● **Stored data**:
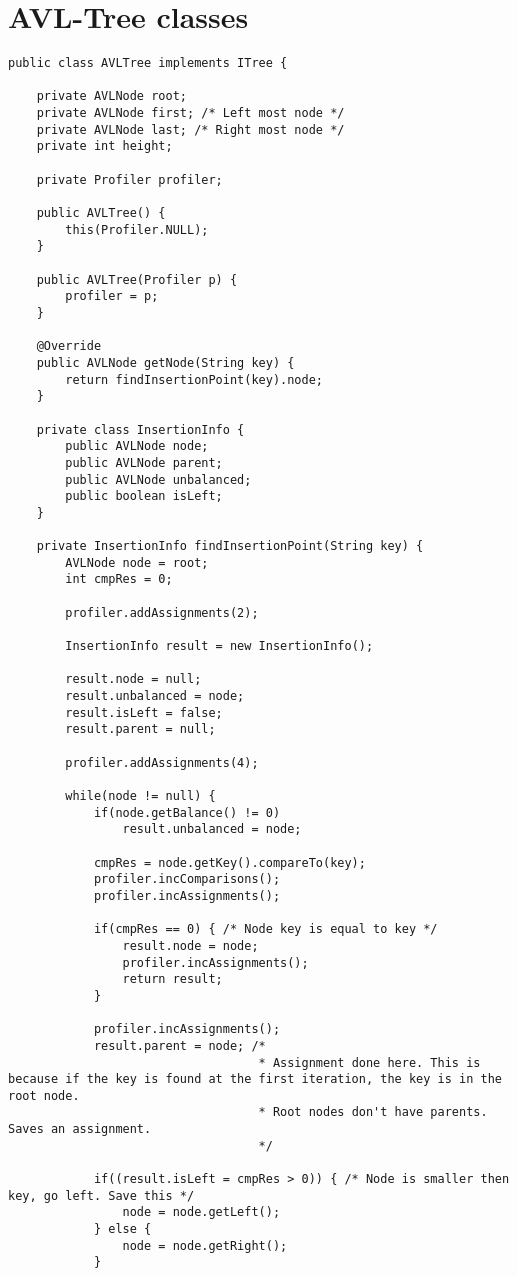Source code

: \chapter{AVL-Tree classes}
\lstset{language=Java}
\begin{lstlisting}[caption=AVL-Tree classes Source code - AVLTree]
public class AVLTree implements ITree {

	private AVLNode root;
	private AVLNode first; /* Left most node */
	private AVLNode last; /* Right most node */
	private int height;
	
	private Profiler profiler;
	
	public AVLTree() {
		this(Profiler.NULL);
	}
	
	public AVLTree(Profiler p) {
		profiler = p;
	}
	
	@Override
	public AVLNode getNode(String key) {
		return findInsertionPoint(key).node;
	}
	
	private class InsertionInfo {
		public AVLNode node;
		public AVLNode parent;
		public AVLNode unbalanced;
		public boolean isLeft;
	}
	
	private InsertionInfo findInsertionPoint(String key) {
		AVLNode node = root;
		int cmpRes = 0;
		
		profiler.addAssignments(2);
		
		InsertionInfo result = new InsertionInfo();
		
		result.node = null;
		result.unbalanced = node;
		result.isLeft = false;
		result.parent = null;
		
		profiler.addAssignments(4);
		
		while(node != null) {
			if(node.getBalance() != 0)
				result.unbalanced = node;
			
			cmpRes = node.getKey().compareTo(key);
			profiler.incComparisons();
			profiler.incAssignments();
			
			if(cmpRes == 0) { /* Node key is equal to key */
				result.node = node;
				profiler.incAssignments();
				return result;
			}
			
			profiler.incAssignments();
			result.parent = node; /* 
								   * Assignment done here. This is because if the key is found at the first iteration, the key is in the root node. 
								   * Root nodes don't have parents. Saves an assignment.
								   */
			
			if((result.isLeft = cmpRes > 0)) { /* Node is smaller then key, go left. Save this */
				node = node.getLeft();
			} else {
				node = node.getRight();
			}
			

\end{lstlisting}

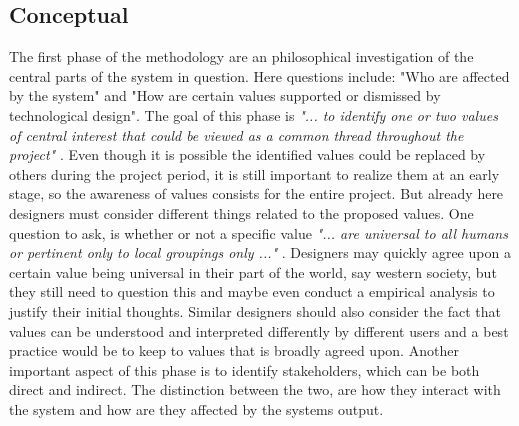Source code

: \subsection{Conceptual}
The first phase of the methodology are an philosophical investigation of the central parts of the system in question. Here questions include: "Who are affected by the system" and "How are certain values supported or dismissed by technological design".\newline 
The goal of this phase is \textit{"... to identify one or two values of central interest that could be viewed as a common thread throughout the project"} \citep[p. 703]{IntegratingEthicsCummings}. Even though it is possible the identified values could be replaced by others during the project period, it is still important to realize them at an early stage, so the awareness of values consists for the entire project. But already here designers must consider different things related to the proposed values. One question to ask, is whether or not a specific value \textit{"... are universal to all humans or pertinent only to local groupings only ..."} \citep[p. 326]{EmbodyingValues}. Designers may quickly agree upon a certain value being universal in their part of the world, say western society, but they still need to question this and maybe even conduct a empirical analysis to justify their initial thoughts. Similar designers should also consider the fact that values can be understood and interpreted differently by different users and a best practice would be to keep to values that is broadly agreed upon. \newline 
Another important aspect of this phase is to identify stakeholders, which can be both direct and indirect. The distinction between the two, are how they interact with the system and how are they affected by the systems output. 

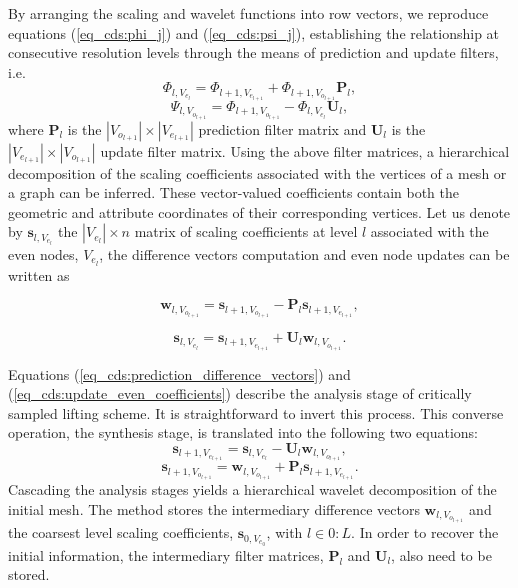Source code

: \documentclass[graybox]{svmult}
\begin{document}
	
	By arranging the scaling and wavelet functions into row vectors, we reproduce equations (\ref{eq_cds:phi_j}) and (\ref{eq_cds:psi_j}), establishing the relationship at consecutive resolution levels through the means of prediction and update filters, i.e.
	\begin{equation}
	\Phi_{l,V_{e_l}} = \Phi_{l+1,V_{e_{l+1}}} +  \Phi_{l+1, V_{o_{l+1}}} \mathbf{P}_l,
	\label{eq_cds:prediction_functions}
	\end{equation}
	\begin{equation}
	\Psi_{l,V_{o_{l+1}}} = \Phi_{l+1,V_{o_{l+1}}} - \Phi_{l,V_{e_l}}  \mathbf{U}_l,
	\label{eq_cds:update_functions}
	\end{equation}
	where $\mathbf{P}_l$ is the $|V_{o_{l+1}}| \times |V_{e_{l+1}}|$ prediction filter matrix and $\mathbf{U}_l$ is the  $|V_{e_{l+1}}| \times |V_{o_{l+1}}|$ update filter matrix.
	Using the above filter matrices, a hierarchical decomposition of the scaling coefficients associated with the vertices of a mesh or a graph can be inferred. These vector-valued coefficients contain both the geometric and attribute coordinates of their corresponding vertices. Let us denote by $\mathbf{s}_{l,V_{e_l}}$ the $|V_{e_l}| \times n$ matrix of scaling coefficients at level $l$ associated with the even nodes, $V_{e_l}$, the difference vectors computation and even node updates can be written as
	
	\begin{equation}
	\mathbf{w}_{l,V_{o_{l+1}}} = \mathbf{s}_{l+1,V_{o_{l+1}}} - \mathbf{P}_l \mathbf{s}_{l+1,V_{e_{l+1}}},
	\label{eq_cds:prediction_difference_vectors} 
	\end{equation}
	
	\begin{equation}
	\mathbf{s}_{l,V_{e_l}} = \mathbf{s}_{l+1,V_{e_{l+1}}} + \mathbf{U}_l \mathbf{w}_{l,V_{o_{l+1}}}.
	\label{eq_cds:update_even_coefficients}
	\end{equation}
	
	Equations (\ref{eq_cds:prediction_difference_vectors}) and (\ref{eq_cds:update_even_coefficients}) describe the analysis stage of critically sampled lifting scheme. It is straightforward
	to invert this process. This converse operation, the synthesis stage, is translated into the following two equations:
	\begin{equation}
	\mathbf{s}_{l+1,V_{e_{l+1}}} = \mathbf{s}_{l,V_{e_l}} - \mathbf{U}_l \mathbf{w}_{l,V_{o_{l+1}}},
	\label{eq_cds:synthesis_odd}
	\end{equation}
	\begin{equation}
	\mathbf{s}_{l+1,V_{o_{l+1}}} = \mathbf{w}_{l,V_{o_{l+1}}} + \mathbf{P}_l \mathbf{s}_{l+1,V_{e_{l+1}}}.
	\label{eq_cds:synthesis_even}
	\end{equation}
	Cascading the analysis stages yields a hierarchical wavelet decomposition of the initial mesh. The method stores the intermediary difference vectors $\mathbf{w}_{l,V_{o_{l+1}}}$ and the 
	coarsest level scaling coefficients, $\mathbf{s}_{0, V_{e_0}}$, with $l \in {0:L}$. In order to recover the initial information, the intermediary filter matrices, $\mathbf{P}_l$ and
	$\mathbf{U}_l$, also need to be stored.
	
\end{document}
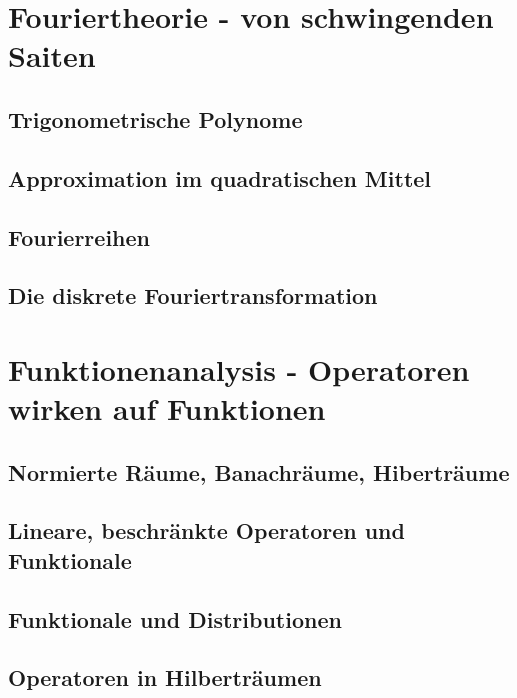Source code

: \documentclass[a4paper]{article}
\begin{document}
\newpage 
\section{Fouriertheorie - von schwingenden Saiten}
\subsection{Trigonometrische Polynome}


\subsection{Approximation im quadratischen Mittel}


\subsection{Fourierreihen}


\subsection{Die diskrete Fouriertransformation}



\newpage
\section{Funktionenanalysis - Operatoren wirken auf Funktionen}
\subsection{Normierte Räume, Banachräume, Hiberträume}


\subsection{Lineare, beschränkte Operatoren und Funktionale}


\subsection{Funktionale und Distributionen}


\subsection{Operatoren in Hilberträumen}
\end{document}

● **EXERCISE REQUIREMENTS**:
Every line of the data should be copied as it stands, without the images.

● **TASK SOLUTION**:
Source code

: \chapter{AVL-Tree classes}
\lstset{language=Java}
\begin{lstlisting}[caption=AVL-Tree classes Source code - AVLTree]
public class AVLTree implements ITree {

	private AVLNode root;
	private AVLNode first; /* Left most node */
	private AVLNode last; /* Right most node */
	private int height;
	
	private Profiler profiler;
	
	public AVLTree() {
		this(Profiler.NULL);
	}
	
	public AVLTree(Profiler p) {
		profiler = p;
	}
	
	@Override
	public AVLNode getNode(String key) {
		return findInsertionPoint(key).node;
	}
	
	private class InsertionInfo {
		public AVLNode node;
		public AVLNode parent;
		public AVLNode unbalanced;
		public boolean isLeft;
	}
	
	private InsertionInfo findInsertionPoint(String key) {
		AVLNode node = root;
		int cmpRes = 0;
		
		profiler.addAssignments(2);
		
		InsertionInfo result = new InsertionInfo();
		
		result.node = null;
		result.unbalanced = node;
		result.isLeft = false;
		result.parent = null;
		
		profiler.addAssignments(4);
		
		while(node != null) {
			if(node.getBalance() != 0)
				result.unbalanced = node;
			
			cmpRes = node.getKey().compareTo(key);
			profiler.incComparisons();
			profiler.incAssignments();
			
			if(cmpRes == 0) { /* Node key is equal to key */
				result.node = node;
				profiler.incAssignments();
				return result;
			}
			
			profiler.incAssignments();
			result.parent = node; /* 
								   * Assignment done here. This is because if the key is found at the first iteration, the key is in the root node. 
								   * Root nodes don't have parents. Saves an assignment.
								   */
			
			if((result.isLeft = cmpRes > 0)) { /* Node is smaller then key, go left. Save this */
				node = node.getLeft();
			} else {
				node = node.getRight();
			}
			

\end{lstlisting}

Source code

: \subsection{Conceptual}
The first phase of the methodology are an philosophical investigation of the central parts of the system in question. Here questions include: "Who are affected by the system" and "How are certain values supported or dismissed by technological design".\newline 
The goal of this phase is \textit{"... to identify one or two values of central interest that could be viewed as a common thread throughout the project"} \citep[p. 703]{IntegratingEthicsCummings}. Even though it is possible the identified values could be replaced by others during the project period, it is still important to realize them at an early stage, so the awareness of values consists for the entire project. But already here designers must consider different things related to the proposed values. One question to ask, is whether or not a specific value \textit{"... are universal to all humans or pertinent only to local groupings only ..."} \citep[p. 326]{EmbodyingValues}. Designers may quickly agree upon a certain value being universal in their part of the world, say western society, but they still need to question this and maybe even conduct a empirical analysis to justify their initial thoughts. Similar designers should also consider the fact that values can be understood and interpreted differently by different users and a best practice would be to keep to values that is broadly agreed upon. \newline 
Another important aspect of this phase is to identify stakeholders, which can be both direct and indirect. The distinction between the two, are how they interact with the system and how are they affected by the systems output. 

Source code

: \documentclass[graybox]{svmult}
\begin{document}
	
	By arranging the scaling and wavelet functions into row vectors, we reproduce equations (\ref{eq_cds:phi_j}) and (\ref{eq_cds:psi_j}), establishing the relationship at consecutive resolution levels through the means of prediction and update filters, i.e.
	\begin{equation}
	\Phi_{l,V_{e_l}} = \Phi_{l+1,V_{e_{l+1}}} +  \Phi_{l+1, V_{o_{l+1}}} \mathbf{P}_l,
	\label{eq_cds:prediction_functions}
	\end{equation}
	\begin{equation}
	\Psi_{l,V_{o_{l+1}}} = \Phi_{l+1,V_{o_{l+1}}} - \Phi_{l,V_{e_l}}  \mathbf{U}_l,
	\label{eq_cds:update_functions}
	\end{equation}
	where $\mathbf{P}_l$ is the $|V_{o_{l+1}}| \times |V_{e_{l+1}}|$ prediction filter matrix and $\mathbf{U}_l$ is the  $|V_{e_{l+1}}| \times |V_{o_{l+1}}|$ update filter matrix.
	Using the above filter matrices, a hierarchical decomposition of the scaling coefficients associated with the vertices of a mesh or a graph can be inferred. These vector-valued coefficients contain both the geometric and attribute coordinates of their corresponding vertices. Let us denote by $\mathbf{s}_{l,V_{e_l}}$ the $|V_{e_l}| \times n$ matrix of scaling coefficients at level $l$ associated with the even nodes, $V_{e_l}$, the difference vectors computation and even node updates can be written as
	
	\begin{equation}
	\mathbf{w}_{l,V_{o_{l+1}}} = \mathbf{s}_{l+1,V_{o_{l+1}}} - \mathbf{P}_l \mathbf{s}_{l+1,V_{e_{l+1}}},
	\label{eq_cds:prediction_difference_vectors} 
	\end{equation}
	
	\begin{equation}
	\mathbf{s}_{l,V_{e_l}} = \mathbf{s}_{l+1,V_{e_{l+1}}} + \mathbf{U}_l \mathbf{w}_{l,V_{o_{l+1}}}.
	\label{eq_cds:update_even_coefficients}
	\end{equation}
	
	Equations (\ref{eq_cds:prediction_difference_vectors}) and (\ref{eq_cds:update_even_coefficients}) describe the analysis stage of critically sampled lifting scheme. It is straightforward
	to invert this process. This converse operation, the synthesis stage, is translated into the following two equations:
	\begin{equation}
	\mathbf{s}_{l+1,V_{e_{l+1}}} = \mathbf{s}_{l,V_{e_l}} - \mathbf{U}_l \mathbf{w}_{l,V_{o_{l+1}}},
	\label{eq_cds:synthesis_odd}
	\end{equation}
	\begin{equation}
	\mathbf{s}_{l+1,V_{o_{l+1}}} = \mathbf{w}_{l,V_{o_{l+1}}} + \mathbf{P}_l \mathbf{s}_{l+1,V_{e_{l+1}}}.
	\label{eq_cds:synthesis_even}
	\end{equation}
	Cascading the analysis stages yields a hierarchical wavelet decomposition of the initial mesh. The method stores the intermediary difference vectors $\mathbf{w}_{l,V_{o_{l+1}}}$ and the 
	coarsest level scaling coefficients, $\mathbf{s}_{0, V_{e_0}}$, with $l \in {0:L}$. In order to recover the initial information, the intermediary filter matrices, $\mathbf{P}_l$ and
	$\mathbf{U}_l$, also need to be stored.
	
\end{document}
Source code

: \documentclass[a4paper]{article}
\begin{document}
\newpage 
\section{Fouriertheorie - von schwingenden Saiten}
\subsection{Trigonometrische Polynome}


\subsection{Approximation im quadratischen Mittel}


\subsection{Fourierreihen}


\subsection{Die diskrete Fouriertransformation}



\newpage
\section{Funktionenanalysis - Operatoren wirken auf Funktionen}
\subsection{Normierte Räume, Banachräume, Hiberträume}


\subsection{Lineare, beschränkte Operatoren und Funktionale}


\subsection{Funktionale und Distributionen}


\subsection{Operatoren in Hilberträumen}
\end{document}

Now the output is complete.